Even 8yr old email client Outlook Express can filter incoming mail based on subject, content, etc... If you don't like the NZRR updates, filter them. If you don't like hearing anything about s92a, filter it. There are plenty of rocket scientists around to help if you need it ;) Jeremy ---------------------------------------------------------------------------- Jeremy Lawson IT Consultant This message and/or any attached documents may contain Privileged and Confidential Information and should only be read by those persons for whom this message is intended. Other than where expressly stated to the contrary, the contents of this e-mail and/or any attached document(s) are not intended to be relied upon by any person. If you have received this E-mail message in error, please notify the sender immediately and remove all evidence of it. 2009/3/13 Joe Abley <jabley(a)hopcount.ca>:
On 12 Mar 2009, at 16:42, Gerard Creamer wrote:
I think Dean was swiping at Jon's comment, not the NZRR updates. The NZRR updates are useful and clearly operational, I don't think anyone would want them discontinued.
I have them procmailed to /dev/null (I don't have access to any routers in NZ these days), so I don't find them objectionable.
Before I did that, though, I occasionally wished that there was some kind of reports(a)nznog.org list that things like the NZRR updates (and maybe the various BGP reports, etc) would go to, leaving the main list the exclusive domain of alleged humans (and giving those who are mainly interested in non-robot talk the option of not seeing it).

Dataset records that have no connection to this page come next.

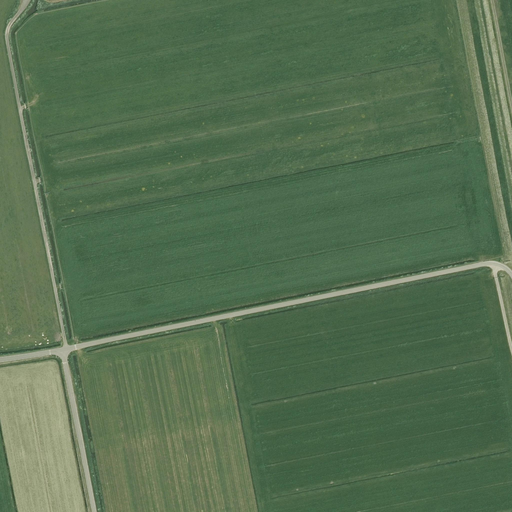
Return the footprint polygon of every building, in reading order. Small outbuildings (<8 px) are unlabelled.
[(0,274),(1,283),(22,280),(20,267),(0,270),(0,274)] [(39,321),(34,289),(14,292),(19,324),(39,321)] [(5,325),(0,325),(0,329),(18,327),(17,319),(4,321),(5,325)] [(49,340),(57,333),(50,324),(42,330),(49,340)] [(137,386),(127,389),(130,400),(169,390),(166,378),(169,377),(167,370),(133,378),(135,384),(136,384),(137,386)] [(182,383),(207,379),(206,371),(181,374),(182,383)] [(121,377),(101,380),(103,390),(120,387),(119,385),(122,384),(121,377)] [(208,381),(196,383),(197,396),(210,394),(208,381)] [(156,403),(132,407),(133,416),(139,415),(140,417),(158,414),(156,403)]
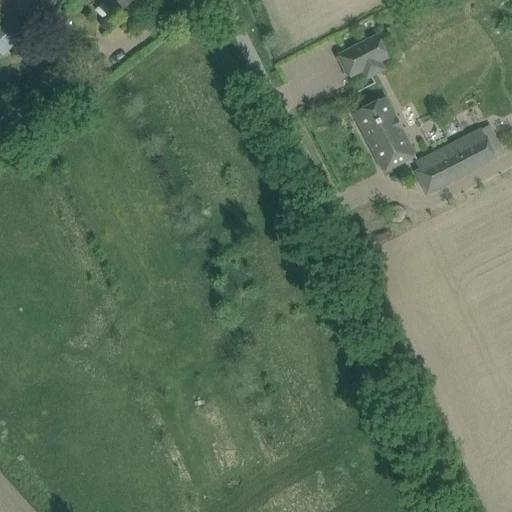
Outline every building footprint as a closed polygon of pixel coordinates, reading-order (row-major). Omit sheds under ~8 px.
[(16,0),(0,15),(0,17),(21,41),(38,25),(31,18),(49,0),(16,0)] [(101,0),(115,15),(132,0),(101,0)] [(379,62),(388,58),(376,36),(337,55),(349,78),(361,72),(365,80),(384,71),(379,62)] [(414,155),(384,97),(352,114),(382,172),(414,155)] [(12,124),(0,132),(0,145),(18,132),(12,124)] [(426,194),(495,158),(481,130),(453,144),(457,151),(415,172),(426,194)]
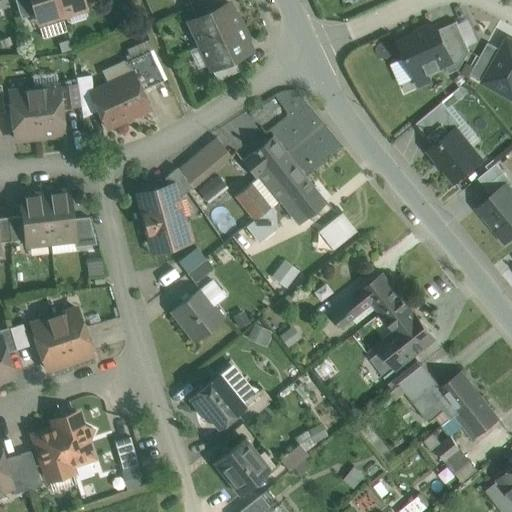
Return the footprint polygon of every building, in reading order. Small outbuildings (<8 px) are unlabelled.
[(30,0),(14,0),(21,18),(35,14),(30,0)] [(61,14),(56,0),(30,0),(35,14),(37,22),(61,14)] [(56,0),(61,14),(65,13),(67,21),(71,23),(85,19),(87,15),(84,7),(85,6),(83,0),(56,0)] [(218,0),(202,0),(190,6),(196,18),(221,6),(218,0)] [(196,18),(188,21),(200,45),(240,26),(228,3),(221,6),(196,18)] [(456,22),(438,30),(452,62),(444,66),(449,74),(459,69),(470,52),(456,22)] [(240,26),(200,45),(211,69),(236,57),(251,50),(240,26)] [(400,42),(416,78),(444,66),(452,62),(438,30),(436,26),(430,29),(428,26),(413,33),(414,36),(400,42)] [(511,41),(508,39),(501,50),(484,81),(484,82),(504,94),(510,83),(511,84),(511,41)] [(148,40),(127,50),(131,59),(132,59),(149,51),(153,49),(148,40)] [(488,43),(470,74),(484,81),(501,50),(488,43)] [(149,51),(132,59),(145,88),(163,80),(149,51)] [(236,57),(211,69),(216,81),(242,69),(236,57)] [(133,75),(110,86),(109,83),(90,92),(107,128),(149,108),(133,75)] [(311,166),(339,144),(292,82),(270,99),(283,116),(275,122),(287,139),(289,137),(311,166)] [(57,86),(33,89),(39,136),(63,134),(57,86)] [(33,89),(9,92),(15,139),(39,136),(33,89)] [(415,125),(434,148),(456,129),(457,130),(462,125),(442,102),(415,125)] [(429,152),(455,182),(482,160),(457,130),(456,129),(434,148),(429,152)] [(306,179),(273,136),(242,160),(256,177),(257,176),(259,178),(277,201),(280,200),(306,179)] [(216,137),(178,169),(192,186),(230,155),(216,137)] [(511,181),(496,164),(478,179),(492,196),(507,184),(511,181)] [(176,167),(164,178),(172,188),(172,187),(176,200),(192,186),(178,169),(176,167)] [(194,186),(208,201),(225,186),(211,171),(194,186)] [(277,201),(259,178),(251,183),(270,207),(271,206),(277,201)] [(325,202),(306,179),(280,200),(290,213),(292,212),(300,222),(325,202)] [(270,207),(251,183),(236,196),(254,219),(255,219),(270,207)] [(511,190),(507,184),(492,196),(477,209),(505,243),(511,236),(511,190)] [(172,188),(159,191),(154,188),(149,198),(139,201),(152,247),(179,239),(184,230),(176,200),(172,187),(172,188)] [(69,191),(45,194),(50,242),(73,239),(75,239),(72,219),(69,191)] [(45,194),(20,197),(25,240),(26,245),(50,242),(45,194)] [(270,207),(255,219),(266,232),(282,220),(271,206),(270,207)] [(344,212),(318,226),(330,248),(356,233),(344,212)] [(22,216),(7,218),(10,242),(25,240),(22,216)] [(89,217),(72,219),(75,239),(73,239),(75,247),(96,245),(89,217)] [(7,218),(0,218),(0,242),(10,242),(7,218)] [(205,258),(186,273),(194,283),(213,269),(205,258)] [(284,258),(270,275),(285,287),(299,270),(284,258)] [(401,297),(382,274),(361,291),(361,290),(329,315),(341,329),(372,304),(380,314),(401,297)] [(199,289),(171,311),(195,341),(223,319),(199,289)] [(435,339),(401,297),(380,314),(398,338),(381,351),(382,352),(371,360),(385,377),(395,369),(396,370),(413,356),(435,339)] [(77,309),(54,317),(69,362),(92,354),(77,309)] [(54,317),(31,324),(47,370),(69,362),(54,317)] [(264,344),(271,330),(253,322),(246,336),(264,344)] [(21,325),(10,328),(12,336),(23,332),(21,325)] [(288,345),(301,335),(293,325),(280,335),(288,345)] [(9,327),(0,329),(0,336),(6,353),(16,350),(12,336),(10,328),(9,327)] [(0,380),(13,376),(6,353),(0,336),(0,380)] [(413,356),(396,370),(395,369),(385,377),(393,388),(398,384),(421,366),(413,356)] [(437,384),(422,365),(421,366),(398,384),(413,404),(437,384)] [(480,396),(461,373),(441,389),(437,384),(413,404),(429,423),(443,412),(450,420),(459,413),(480,396)] [(241,405),(218,376),(195,394),(206,407),(205,408),(204,415),(207,419),(213,420),(219,428),(236,414),(244,408),(241,405)] [(262,388),(241,405),(244,408),(236,414),(244,423),(272,401),(262,388)] [(499,420),(480,396),(459,413),(469,426),(478,437),(499,420)] [(81,426),(76,412),(53,420),(56,428),(71,473),(73,477),(92,470),(89,458),(92,457),(87,442),(92,432),(81,426)] [(305,447),(327,435),(320,423),(298,435),(305,447)] [(478,437),(469,426),(465,429),(474,440),(478,437)] [(56,428),(34,435),(49,480),(71,473),(56,428)] [(373,432),(367,438),(386,458),(392,453),(373,432)] [(130,437),(115,442),(122,468),(138,464),(130,437)] [(451,437),(436,449),(446,463),(462,450),(451,437)] [(243,439),(214,462),(240,494),(269,471),(243,439)] [(299,445),(280,460),(289,471),(308,456),(299,445)] [(3,460),(0,450),(0,492),(1,491),(11,487),(12,487),(3,460)] [(42,485),(30,451),(18,455),(30,489),(42,485)] [(18,455),(3,460),(12,487),(11,487),(14,495),(30,489),(18,455)] [(343,479),(353,487),(364,473),(354,465),(343,479)] [(511,466),(509,467),(503,472),(502,478),(499,480),(511,497),(511,466)] [(418,494),(396,511),(418,511),(427,506),(418,494)] [(260,495),(237,511),(261,511),(269,506),(260,495)]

While I'm posting about non-operational meta-nznog nonsense, I might also mention that having a separate list for non-operational meta- nanog nonsense worked quite well, from my perspective, at NANOG. It appeared by accident as fallout from the community uprising that spawned the new NANOG charter, but it turned out to be useful as a general target for non-op chatter about NANOG. All the messages in this thread which are mainly debating whether 143s9 is worth debating could easily happen on such a list, and the operational signal on the main list would increase.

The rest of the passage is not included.